First, a quick refresher: power is like the speedometer of the car and energy is like the odometer. In this case, we measure power in Watts or kilowatts, “kW”. And energy in kilowatt-hours, “kWh”. The difference is adding time to the calculation.
The unit cost per power rating, dollars per kilowatt, $/kW, makes it easy for solar experts to compare similar equipment or labor tasks. The $/kW is very common, in that it mostly means more solar panels for the same investment. But as a project financial metric, particularly for an owner or buyer, it is like buying a car based on dollars per pound. Weight isn’t why you buy a car, and power rating isn’t why you buy solar.
Isn’t the goal really to produce energy? Energy is what keeps the lights on, powers your machinery and computers.
What makes the difference in reducing your expenses and everything else good about solar is the cost of energy, in dollars-per-kilowatt-hour (that's "$/kWh"). You pay the utility for energy in kWh, right? And isn’t it the same thing for an electric system that burns diesel to make electricity; gallons per kWh?
Ok, so once we agree we really want to make and buy energy, then we have to decide on how that is calculated and measured. Because while $/kWh is a much better metric, it isn’t as simple as $/kW to figure out.
A good way to figure $/kWh is to divide the life-cycle cost by the life-cycle energy, and that’s pretty easy to do. The life-cycle cost is the first cost plus annual recurring cost and equipment replacements in different years. The energy estimate usually will come from a computer simulation, using a program like “PVSyst”. This package takes the actual engineering information about the array and calculates the energy production day by day through the year. The PVSyst model is a worldwide bankable model, and every solar engineer should know how to use it to calculate accurate results.
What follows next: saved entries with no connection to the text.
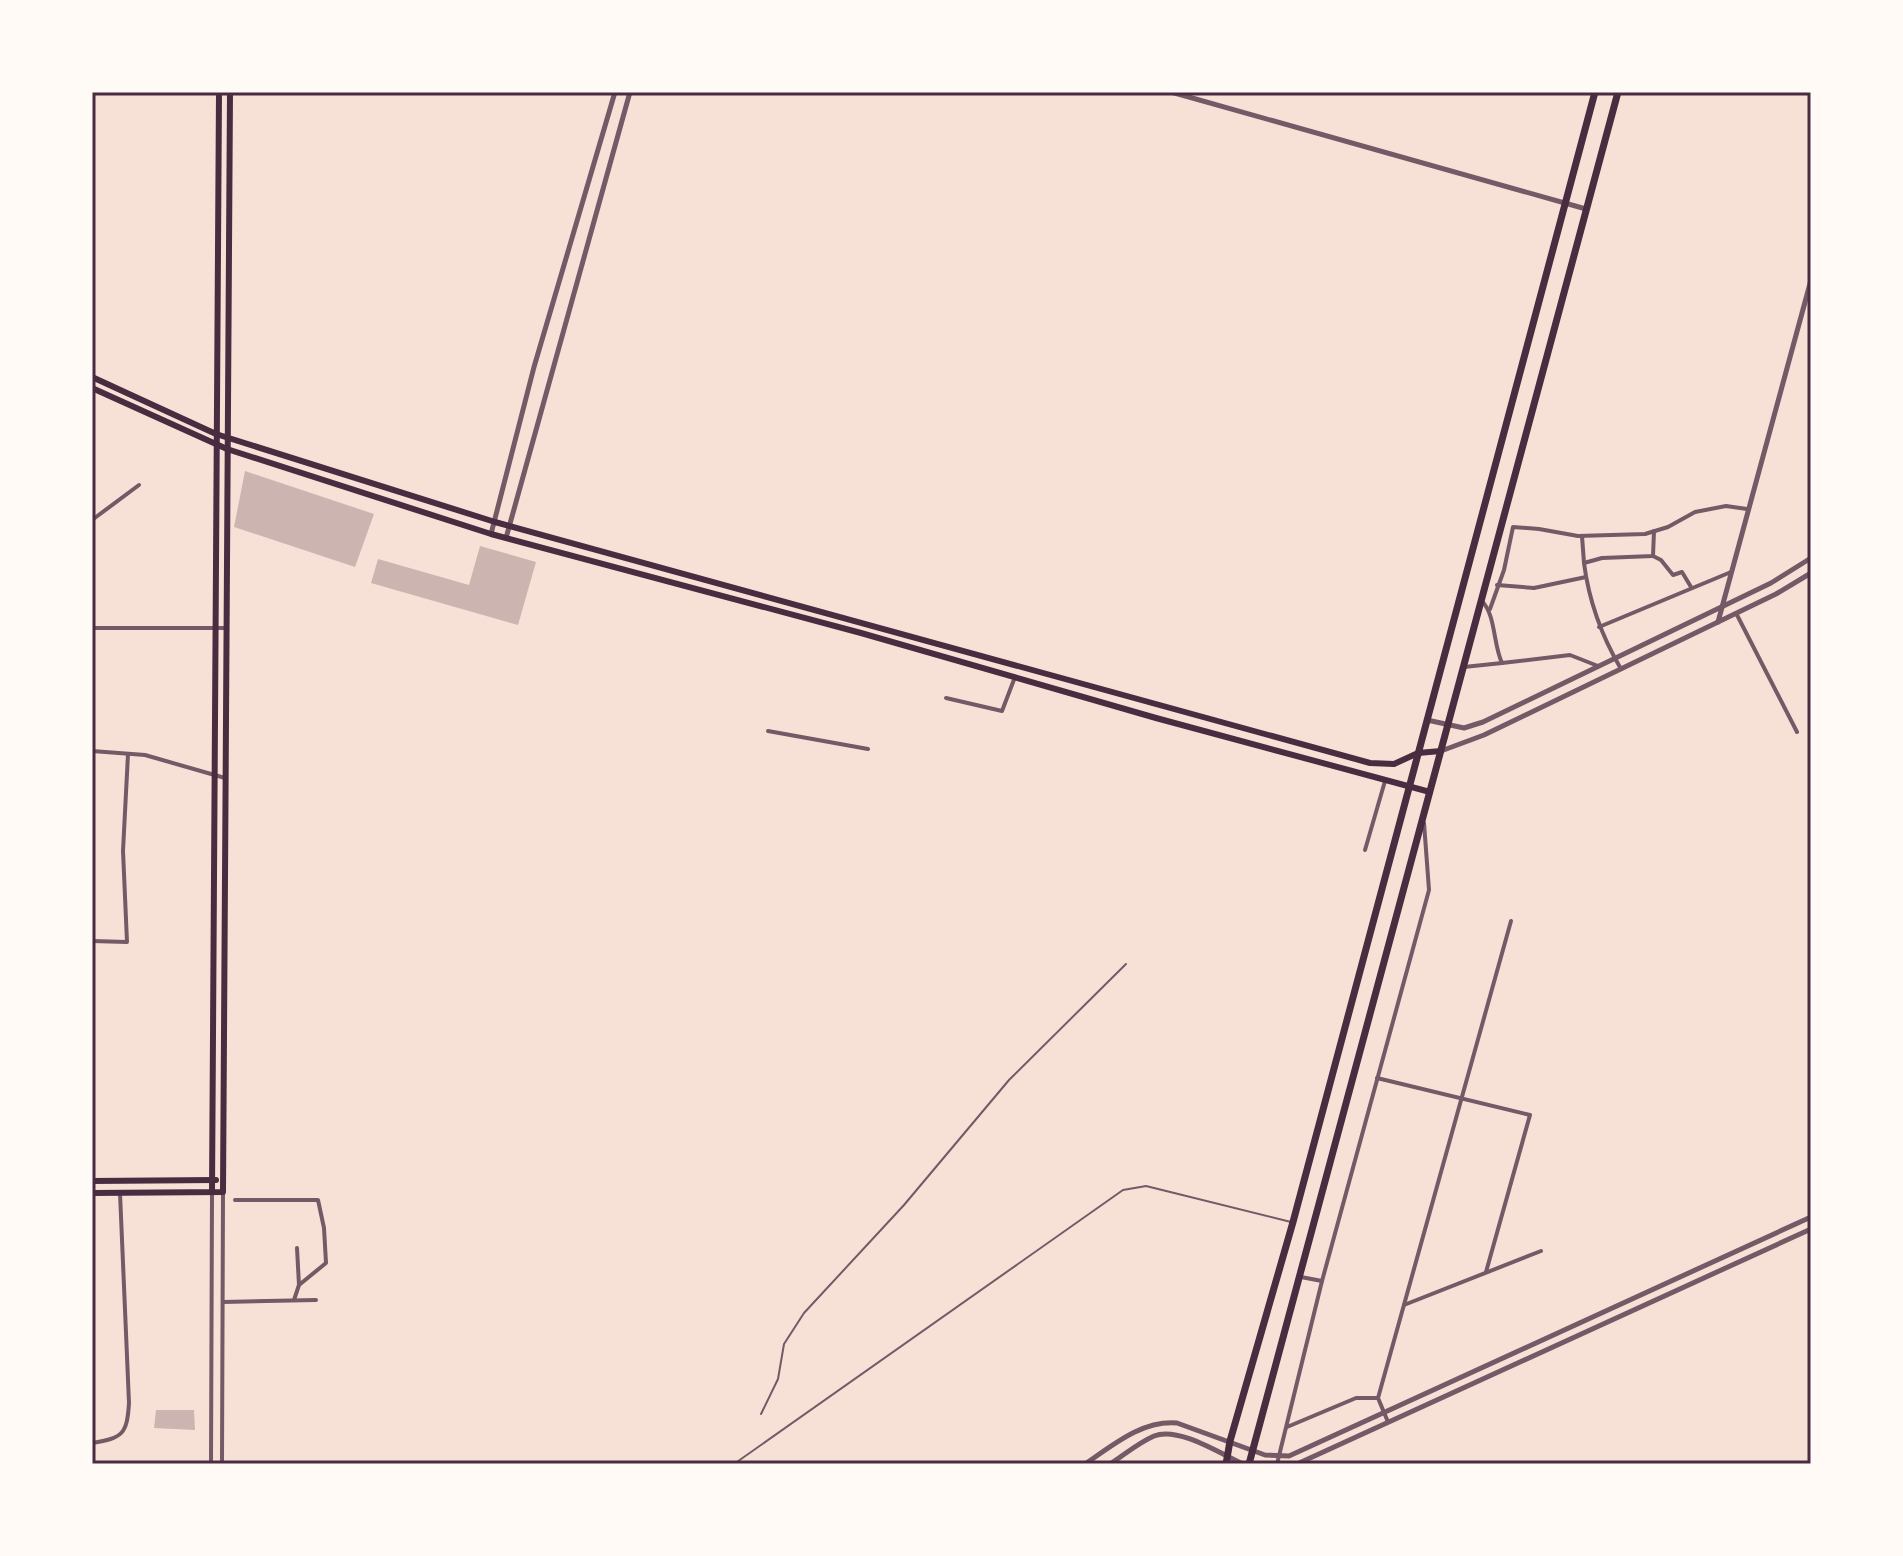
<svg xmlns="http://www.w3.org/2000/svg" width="1903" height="1556" font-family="Merriweather,serif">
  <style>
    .building { fill: #ccb4b1 }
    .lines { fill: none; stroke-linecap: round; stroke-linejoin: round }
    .service { stroke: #755966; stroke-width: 2 }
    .minor { stroke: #755966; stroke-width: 4 }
    .tertiary { stroke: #755966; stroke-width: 5 }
    .secondary { stroke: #4a2c40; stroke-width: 6 }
    .primary { stroke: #4a2c40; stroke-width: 7 }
    .neatline { fill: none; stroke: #4a2c40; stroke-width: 3 }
  </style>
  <rect width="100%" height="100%" fill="#f7e1d7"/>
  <g class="building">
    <polygon points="245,471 374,514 355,567 234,527"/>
    <polygon points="480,546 536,562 518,625 371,583 378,559 469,585"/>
    <polygon points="156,1410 194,1410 195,1430 154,1428"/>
  </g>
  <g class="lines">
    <g class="service">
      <polyline points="761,1414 778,1379 784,1344 804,1313 904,1205 1009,1080 1126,964"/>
      <polyline points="734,1464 1123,1190 1146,1186 1291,1222"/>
    </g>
    <g class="minor">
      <polyline points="92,520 139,485"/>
      <polyline points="1582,536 1584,563"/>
      <polyline points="1653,556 1661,560 1673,575 1682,572 1691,587"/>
      <polyline points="1497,585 1534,588 1586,577"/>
      <path d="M 1482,601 C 1496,616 1493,644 1502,663 L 1570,655 L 1598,666"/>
      <polyline points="1490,609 1504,570 1513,527 1539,529 1578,536 1645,534 1668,527 1695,512 1726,506 1747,509"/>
      <polyline points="1736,613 1797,732"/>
      <polyline points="1599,627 1731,572"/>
      <polyline points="92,628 226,628"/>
      <polyline points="1464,667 1502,663"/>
      <path d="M 1621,669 C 1601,635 1589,602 1584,563 L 1602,558 L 1653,556 L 1654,531"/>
      <polyline points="946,698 1002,711 1015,677"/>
      <polyline points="768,731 868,749"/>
      <polyline points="92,751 145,755 225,778"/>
      <polyline points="1365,850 1385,781"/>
      <polyline points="92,941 127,942 123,851 128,754"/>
      <polyline points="1377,1078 1530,1115 1486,1272"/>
      <polyline points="235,1200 318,1200 324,1228 326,1263 299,1285"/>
      <polyline points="1301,1277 1322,1281"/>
      <polyline points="294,1300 299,1285 297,1248"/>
      <polyline points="223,1302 316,1300"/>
      <polyline points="1404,1305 1541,1251"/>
      <polyline points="1388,1422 1378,1398 1511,921"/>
      <polyline points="1287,1427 1356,1398 1378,1398"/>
      <path d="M 92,1443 C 123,1438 127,1434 129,1403 L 120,1193"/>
      <polyline points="211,1464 212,1192"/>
      <polyline points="222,1464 223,1192"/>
      <polyline points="1277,1464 1322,1281 1429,890 1424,823"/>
    </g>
    <g class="tertiary">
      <polyline points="1171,92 1586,209"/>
      <polyline points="491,534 534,367 615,92"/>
      <polyline points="506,538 630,92"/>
      <polyline points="1718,622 1811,280"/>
      <polyline points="1427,720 1464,728 1483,722 1771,583 1811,558"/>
      <polyline points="1441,751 1484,735 1776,594 1811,573"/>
      <path d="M 1085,1464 C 1113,1445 1142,1420 1177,1423 L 1265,1455 L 1289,1456 L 1811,1217"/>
      <path d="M 1110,1464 C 1124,1455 1138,1443 1154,1436 C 1178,1426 1221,1454 1243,1464"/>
      <polyline points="1297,1464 1811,1229"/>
    </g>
    <g class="secondary">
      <polyline points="92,377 216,434 495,522 1370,763 1394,764 1418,753 1441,751"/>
      <polyline points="92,388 227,449 491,534 861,633 1156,718 1430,792"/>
      <polyline points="92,1181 216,1180"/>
      <polyline points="212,1192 219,92"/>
      <polyline points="92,1193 223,1192 230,92"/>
    </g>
    <g class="primary">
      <polyline points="1226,1464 1230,1441 1293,1222 1595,92"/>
      <polyline points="1249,1464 1618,92"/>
    </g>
  </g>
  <rect width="1903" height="1556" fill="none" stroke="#fffaf5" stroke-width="188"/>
  <rect x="94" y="94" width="1715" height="1368" class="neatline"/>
</svg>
Then the $/kWh is calculated as the lifetime cost divided by lifetime energy. Usually that is the discounted time-value of cost and energy, but that’s a minor detail. The time-value calculation accounts for lifecycle cost for inverters, for instance.
Then there are other things that will affect the cost that you should keep in mind. Let’s look at these in $/kW, because this metric is good at comparing options that are alike in every way except one. We will start by defining a typical $/kW for a commercial solar project - let’s assume $2,000/ kW for the sake of discussion.
It is fairly easy to get a solar-energy system designed and installed and help your business start performing better. But not all solar-energy systems are equal. A savvy Owner needs to ask the right questions to get the best value – that really delivers on the Owner’s goals. Asking for a strong Quality Assurance / Quality Control plan, and cost metrics focused on energy, not power, are good places to start.